Kişinin cinsel arzu ve faaliyetlerine zarar vermeksizin kadınlarda yumurta erkeklerde de sperm kanallarının kapatılması yoluyla üreme yetisinin ortadan kaldırılmasına yönelik tıbbi bir müdahaledir.Aslında yapılan bu müdahale kişinin bedeni üzerinde kendi geleceğini belirleme hakkının ortaya çıkış şekillerinden biridir.Rıza olmadan bu müdahalenin yapılması mümkün değildir.Evli kimseler için 2827 sayılı kanun çerçevesinde mutlak surette eşin de rızası aranmaktadır. Ayrıca geçerli bir rızadan söz edebilmek için kişinin operasyon hakkında ayrıntılı şekilde aydınlatılması da şarttır.Bu kurala uymadan kısırlaştırma yapan hekim YTCK 101 e göre cezalandırılacaktır.101. madde, konuya ilişkin açık bir düzenleme getirmiş, rıza olmadan ve veya yetkisiz kişilerce yapılan bu müdahaleyi cezalandırmıştır.

KASTRASYON: Kişinin,cinsel salgı bezlerinin alınması yoluyla cinsel faaliyette bulunma ve üreme yeteneğinin tamamen sona erdirilmesi amacını taşıyan tıbbi bir müdahaledir.

Kastrasyon, kişide cinsel isteği ve cinsel ilişkide bulunma yeteneğini bütünüyle sona erdirilmekte ve hatta kişinin cinsiyetine ilişkin belirtileri de ortadan kaldırmaktadır.

NPHK Bir ameliyatın seyri sırasında tıbbi zaruret nedeniyle bir hastalığın tedavisi için kastrasyon gerektiren hallerde, kişinin rızasına bakılmaksızın kastrasyon ameliyesi yapılabilir.Oysa ameliyat hali dışında da tıbben kastrasyon yapılması zorunluluğu ortaya çıkabilir. (emet li baba) Fakat 2827 sayılı kanun buna olanak tanımamıştır.Kanımızca rıza yoksa insan haklarının ihlali niteliğindedir ve cezalandırılması gerekir.Zira Türk hukukunda tedaviyi red hakkı tanınmıştır.Bu çerçevede kastrasyon ya da hadım etme, 101. maddede düzenlenen kısırlaştırma ile karıştırılmamalıdır.Bu işlem yasadaki tek istisnası dışında hukuka aykırı ve ağır şekilde cezalandırılması gereken bir müdahaledir.

Kısırlaştırma

MADDE 101. - (1) Bir erkek veya kadını rızası olmaksızın kısırlaştıran kimse, üç yıldan altı yıla kadar hapis cezası ile cezalandırılır.
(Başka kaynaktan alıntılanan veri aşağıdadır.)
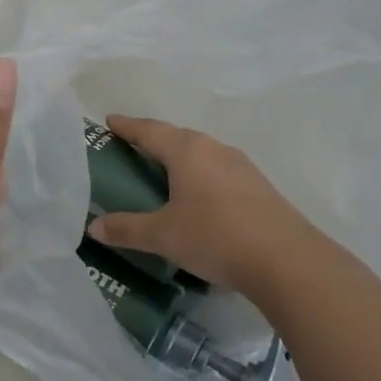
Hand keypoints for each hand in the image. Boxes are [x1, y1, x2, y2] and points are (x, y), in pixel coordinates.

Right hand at [87, 114, 323, 302]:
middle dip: (152, 139)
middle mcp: (214, 149)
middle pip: (176, 137)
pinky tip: (196, 195)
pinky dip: (198, 175)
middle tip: (130, 148)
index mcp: (187, 150)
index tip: (109, 121)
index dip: (126, 126)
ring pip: (200, 153)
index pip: (148, 130)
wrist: (286, 260)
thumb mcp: (163, 235)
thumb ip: (127, 229)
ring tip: (160, 171)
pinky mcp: (257, 186)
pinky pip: (217, 170)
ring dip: (178, 157)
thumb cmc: (215, 236)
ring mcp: (240, 166)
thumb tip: (93, 227)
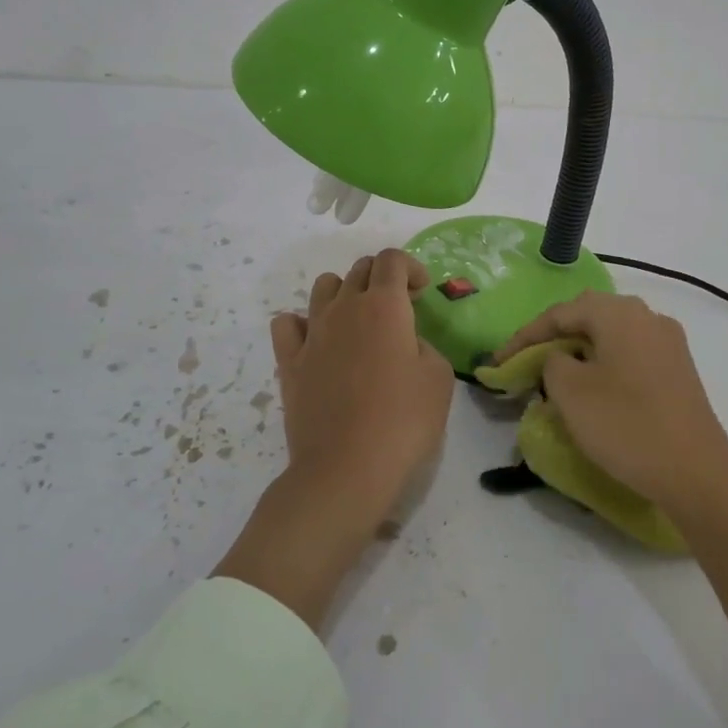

Fiil, kısırlaştırma işlemi yapma yetkisi olmayan bir kimse tarafından yapılırsa, ceza üçte bir oranında artırılır.Eskiden 2-5 yıl idi. Tecil sınırı yukarı çekildiğinden buradaki ceza da arttırılmıştır.

(2) Rızaya dayalı olsa bile, kısırlaştırma fiilinin yetkili olmayan bir kişi tarafından işlenmesi hâlinde, bir yıldan üç yıla kadar hapis cezasına hükmolunur.

Kısırlaştırma ameliyesinin kişinin ölümüne veya bedensel bir zarara neden olması hâlinde, failin netice sebebiyle ağırlaşmış suçlara ilişkin hü­kümler çerçevesinde sorumluluğu cihetine gidileceğinde kuşku yoktur.